Israel’s Value Added (VAT) tax is set to increase from 17% to 18% starting Jan. 1, 2025. The tax applies to most products and services, excluding fruits and vegetables, and purchases in the resort city of Eilat, a duty-free zone.
It is part of the government’s effort to rein in a budget deficit that mushroomed to 8.1% of GDP due to the war.
The 1% increase will cost Israeli families an additional 1,000 to 2,000 shekels per year, according to estimates.
The VAT will have a significant impact on housing prices, especially for those planning to purchase new apartments.
In the near term, the tax may lead to a rise in the purchase of big-ticket this month before the VAT kicks in next month, followed by a drop-off in purchases and then a return to normal spending patterns.
As noted in a 2021 study published in the National Tax Journal on an increase in Japan’s VAT rate, “spending on a wide range of durables and storables surged in the months prior to the tax rate increase, fell sharply upon implementation, but returned to their previous long-run levels within a few months.”
Israeli consumers may also complete monthly payments of major appliances purchased prior to the tax hike as the new VAT will be applied to outstanding payments.

VAT is a consumption tax, meaning a tax on a good or service. It’s essentially a sales tax, only unlike a sales tax, which is collected at the point of sale from the consumer, the VAT is paid at every point of the supply chain on retail goods.

Material shown:
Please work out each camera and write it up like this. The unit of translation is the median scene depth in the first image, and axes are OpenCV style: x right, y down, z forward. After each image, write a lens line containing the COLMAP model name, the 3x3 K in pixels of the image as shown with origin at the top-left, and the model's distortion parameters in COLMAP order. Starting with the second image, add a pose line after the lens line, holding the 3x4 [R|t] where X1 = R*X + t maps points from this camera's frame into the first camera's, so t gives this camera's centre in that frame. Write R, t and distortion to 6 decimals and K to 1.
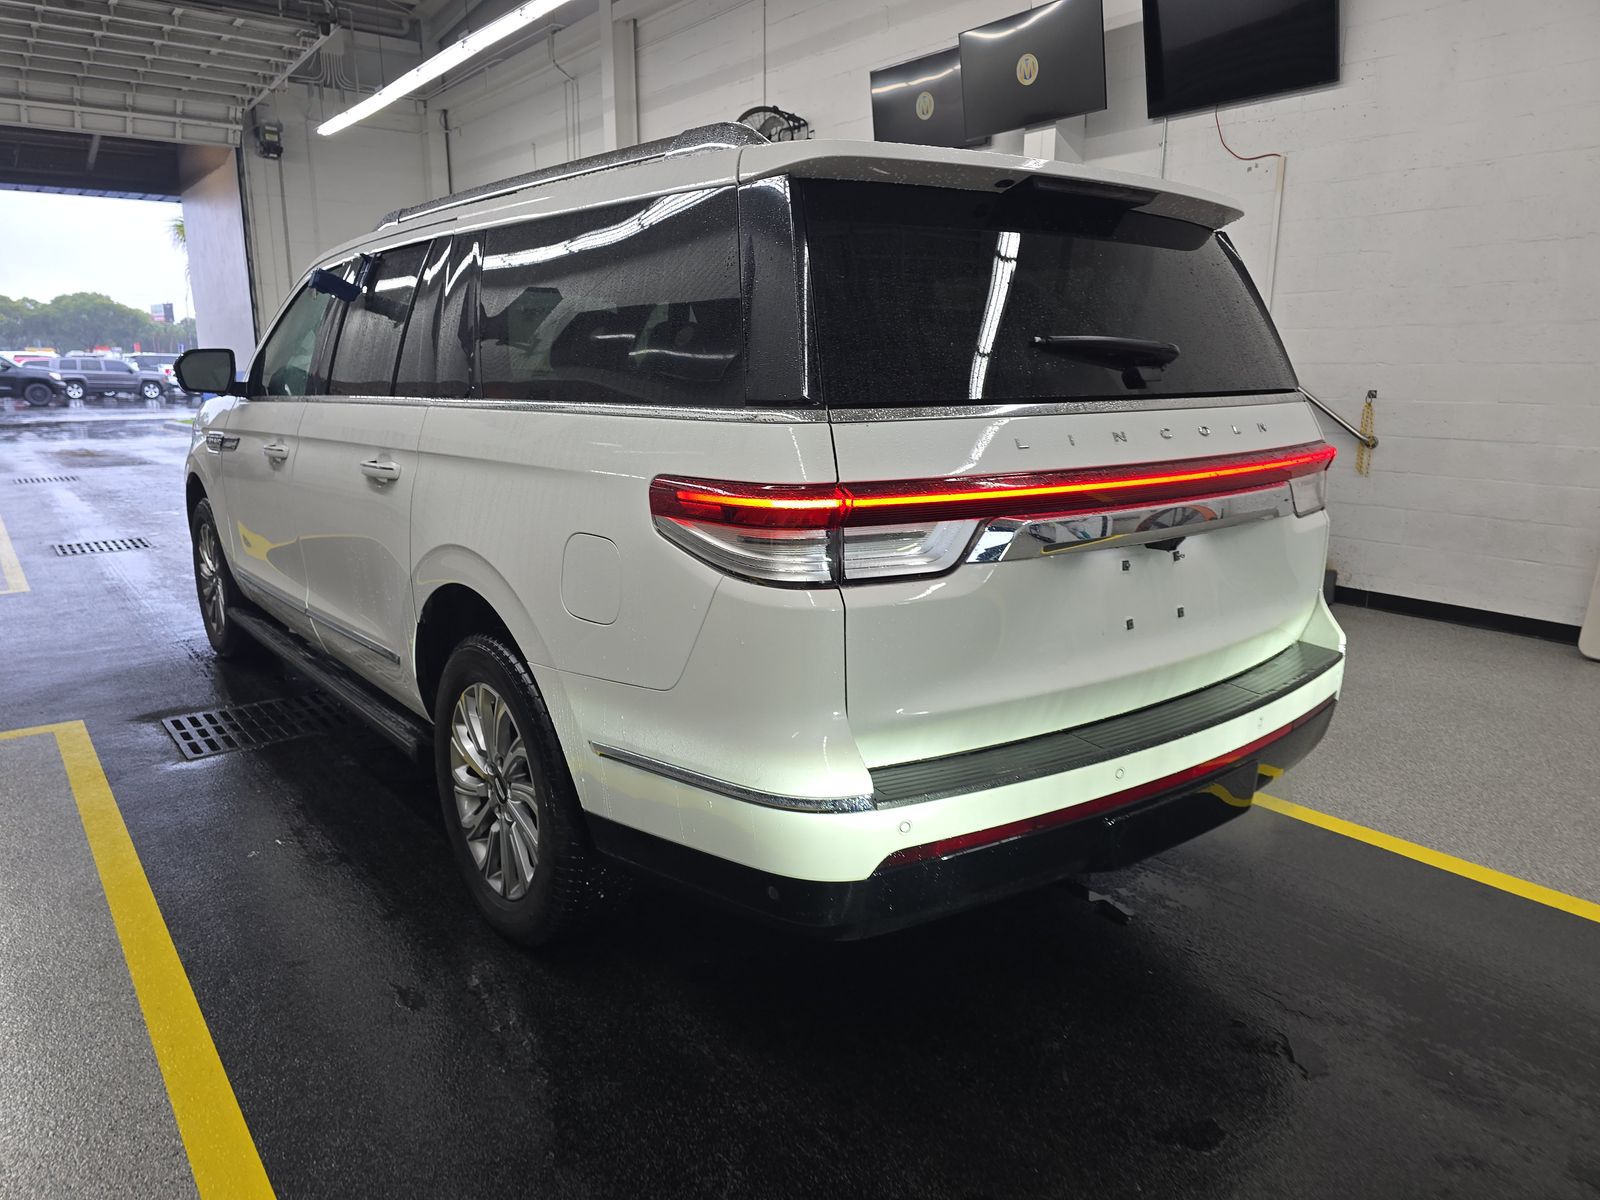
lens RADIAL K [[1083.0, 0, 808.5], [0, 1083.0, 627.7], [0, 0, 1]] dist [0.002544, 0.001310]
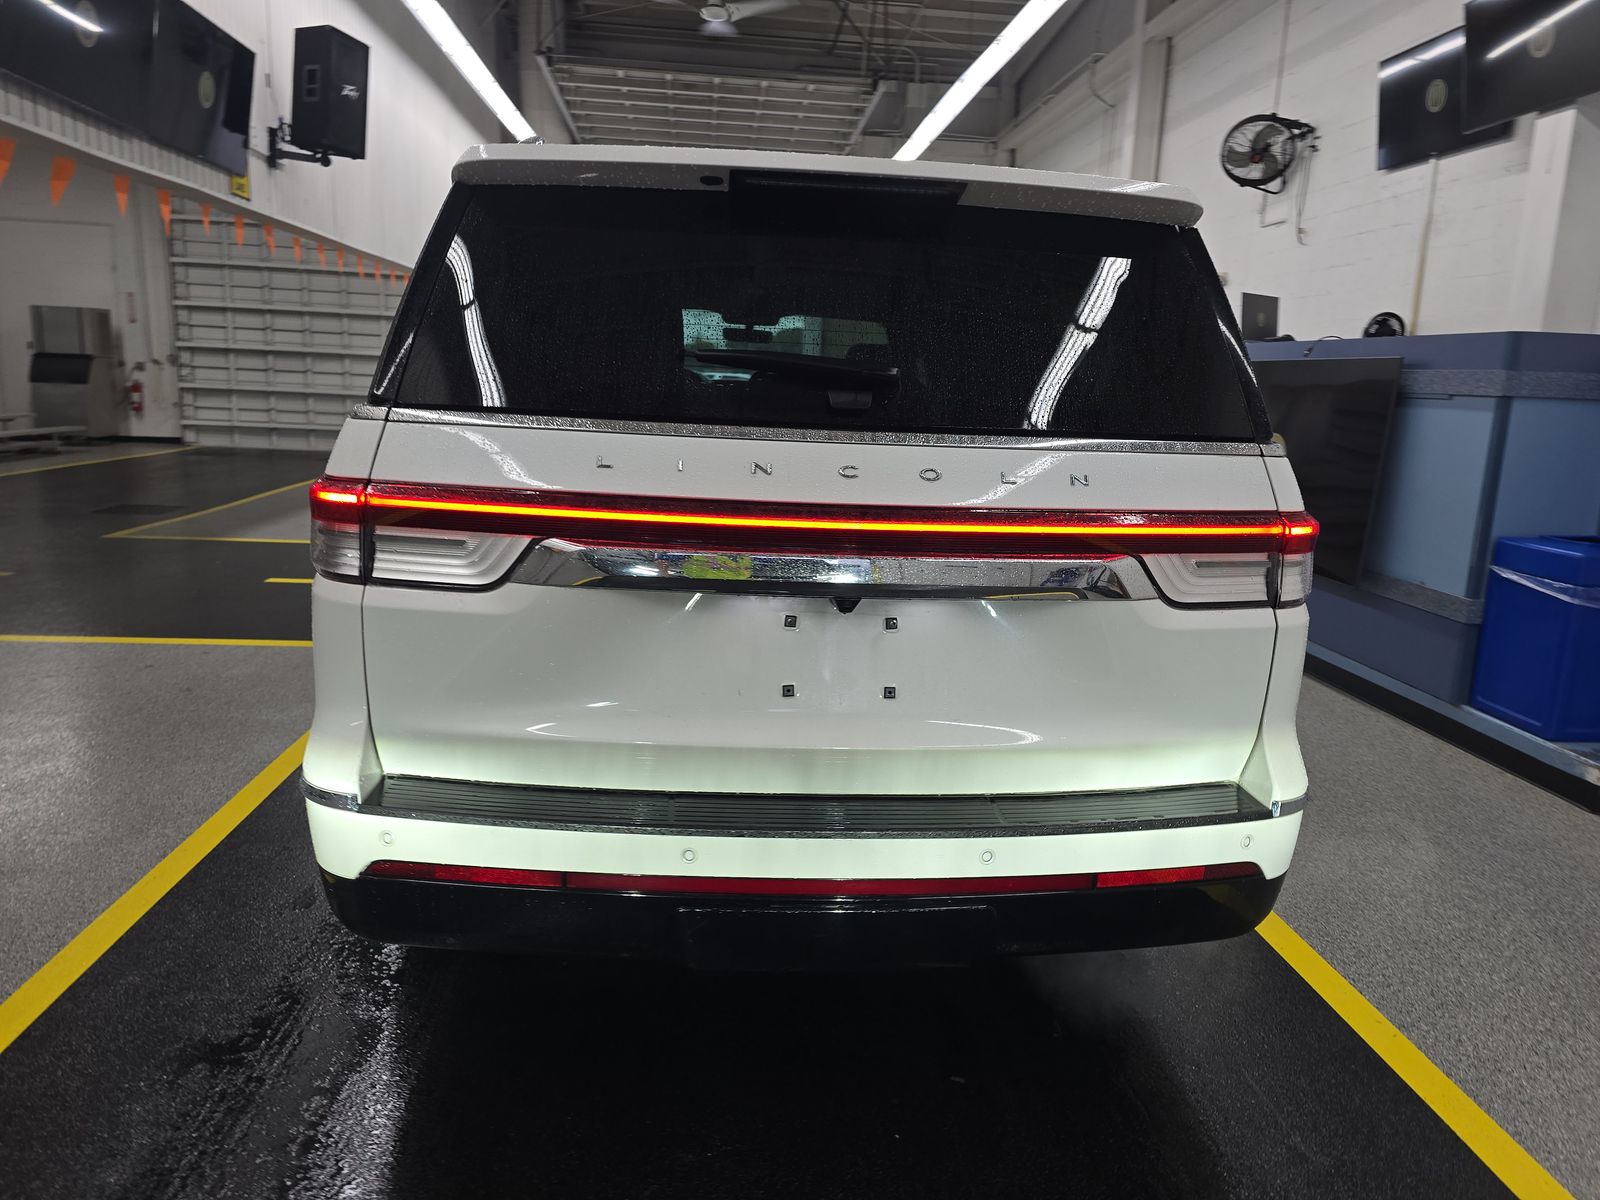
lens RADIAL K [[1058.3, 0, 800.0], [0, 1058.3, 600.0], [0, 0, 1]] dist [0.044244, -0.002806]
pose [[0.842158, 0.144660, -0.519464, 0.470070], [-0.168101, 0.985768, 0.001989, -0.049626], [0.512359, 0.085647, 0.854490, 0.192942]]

---

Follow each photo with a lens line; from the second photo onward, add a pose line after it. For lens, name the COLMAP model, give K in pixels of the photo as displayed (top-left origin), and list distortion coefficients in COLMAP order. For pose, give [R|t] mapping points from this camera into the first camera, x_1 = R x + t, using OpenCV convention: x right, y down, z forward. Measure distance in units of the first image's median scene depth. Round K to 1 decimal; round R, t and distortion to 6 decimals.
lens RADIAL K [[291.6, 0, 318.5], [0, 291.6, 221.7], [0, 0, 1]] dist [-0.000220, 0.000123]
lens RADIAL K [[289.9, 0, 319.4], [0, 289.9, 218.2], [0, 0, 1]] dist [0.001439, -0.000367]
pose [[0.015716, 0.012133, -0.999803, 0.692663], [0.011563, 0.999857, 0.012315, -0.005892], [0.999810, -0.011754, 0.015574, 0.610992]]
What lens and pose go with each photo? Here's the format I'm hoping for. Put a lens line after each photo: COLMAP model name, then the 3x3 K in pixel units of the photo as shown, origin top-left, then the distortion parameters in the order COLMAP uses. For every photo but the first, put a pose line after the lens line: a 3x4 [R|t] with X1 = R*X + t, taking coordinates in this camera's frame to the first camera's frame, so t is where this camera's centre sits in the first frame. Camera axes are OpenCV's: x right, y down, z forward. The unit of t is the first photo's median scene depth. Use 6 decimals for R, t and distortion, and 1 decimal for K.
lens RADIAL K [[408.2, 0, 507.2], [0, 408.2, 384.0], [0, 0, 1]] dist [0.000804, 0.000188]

Check your understanding:
- A) Reproduce the passage on Israel's VAT increase starting at "It is part of" and ending at "according to estimates.".
- B) Carry the passage on Israel's VAT increase forward from its final sentence.

Responses in order:
- A)
It is part of the government’s effort to rein in a budget deficit that mushroomed to 8.1% of GDP due to the war.
The 1% increase will cost Israeli families an additional 1,000 to 2,000 shekels per year, according to estimates.

- B)
Take, for example, the construction of a typical bed frame. It would be taxed all along its production line as each company dealing with each stage of production is taxed, from harvesting the wood, to processing it, to providing specialized components, like upholstery fabric, up to the frame’s primary manufacturer.
The advantage from the government’s point of view is that the VAT produces a large, stable revenue spread across all types of businesses. Tax revenue from consumption doesn’t swing like that from income. It’s also easier to administer and harder to evade.
Nobel-prize winning economist Milton Friedman called VAT “the most efficient way to raise revenue for the government” and also “the most effective way to increase the size of government.”
Compared to Europe, where VATs range from 17% to 27%, Israel’s VAT falls on the low end. Hungary has the highest at 27%, and Luxembourg the lowest at 17%. The E.U. average in 2024 is 21.6%.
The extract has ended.